What do littering around Rome and putting “love locks” on the Robert Redden Footbridge have in common? They both involve denigrating our beautiful city, creating an eye-sore and costing the taxpayers money. I am as romantic as anyone, I believe. I think that love should be celebrated. I take joy in seeing others in love, more so in long-lasting, truly meaningful relationships than just “puppy love,” I admit. I know some people think that it is okay, even endearing, to put locks on the Robert Redden Bridge, a highly-trafficked and necessary bridge that joins Bridgepoint Plaza and Heritage Park, just like some people think it is okay to throw cups, wrappers, bags and cigarette butts on city streets. Both are major problems for our otherwise fair city. They create expense and ugliness.


To those who well-meaningly believe that the love-locks are “sweet,” I do not think you mean any harm, but please consider these facts: putting locks (or anything) on a public bridge is vandalism and is against the law, putting locks on the bridge causes it to rust and deteriorate, locks and the paraphernalia some attach to them weighs down the bridge, throwing the keys in the river is an environmental hazard and, again, is littering, also against the law. The need to repair and repaint the bridge from all these “love locks” creates a huge expense for taxpayers, creates a heavy workload for city workers (it is an environmental hazard to paint the bridge without taking down the railing — you can’t safely paint over a river), people could cut their hands on the rusty railing and someone (likely a child) could fall in the river if the railing continues to deteriorate and break from the rusting “love locks” and those cutting the railing to get their locks off after they “fall” out of love.

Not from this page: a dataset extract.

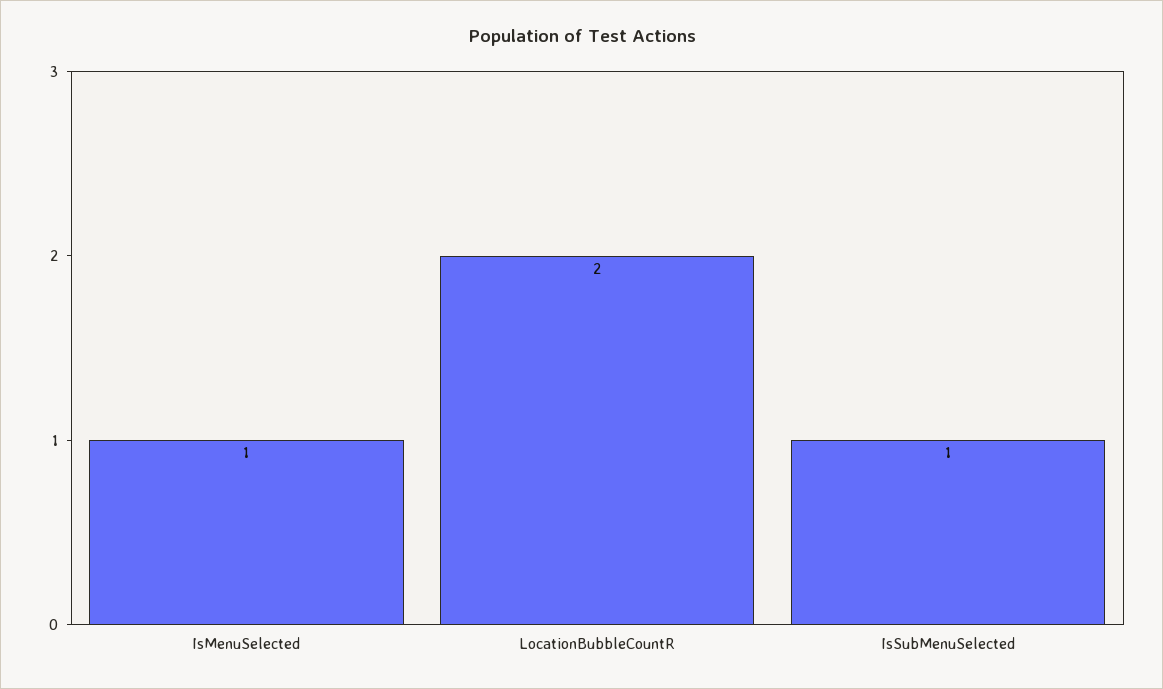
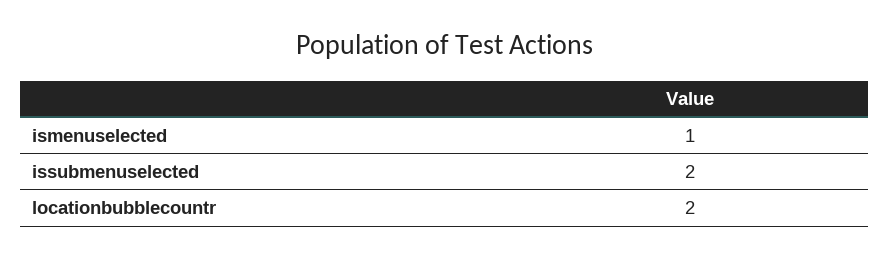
IsSubMenuSelected: 1 -> 2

If you disagree, please keep an open mind until you examine the poor state of the bridge railings now and Google “the problem with love locks.” You will see why so many cities have put a stop to it. We can have an interesting alternative. The city can set up a designated place for such public displays of affection. For now, please, please quit defacing our much-needed historic Robert Redden Footbridge. And please do not litter. Please pick up what you can. Do you love Rome? Do you love each other? Let’s show love in healthy and helpful ways. Let’s keep our city beautiful and not tear up public property. Let’s teach our children to do likewise.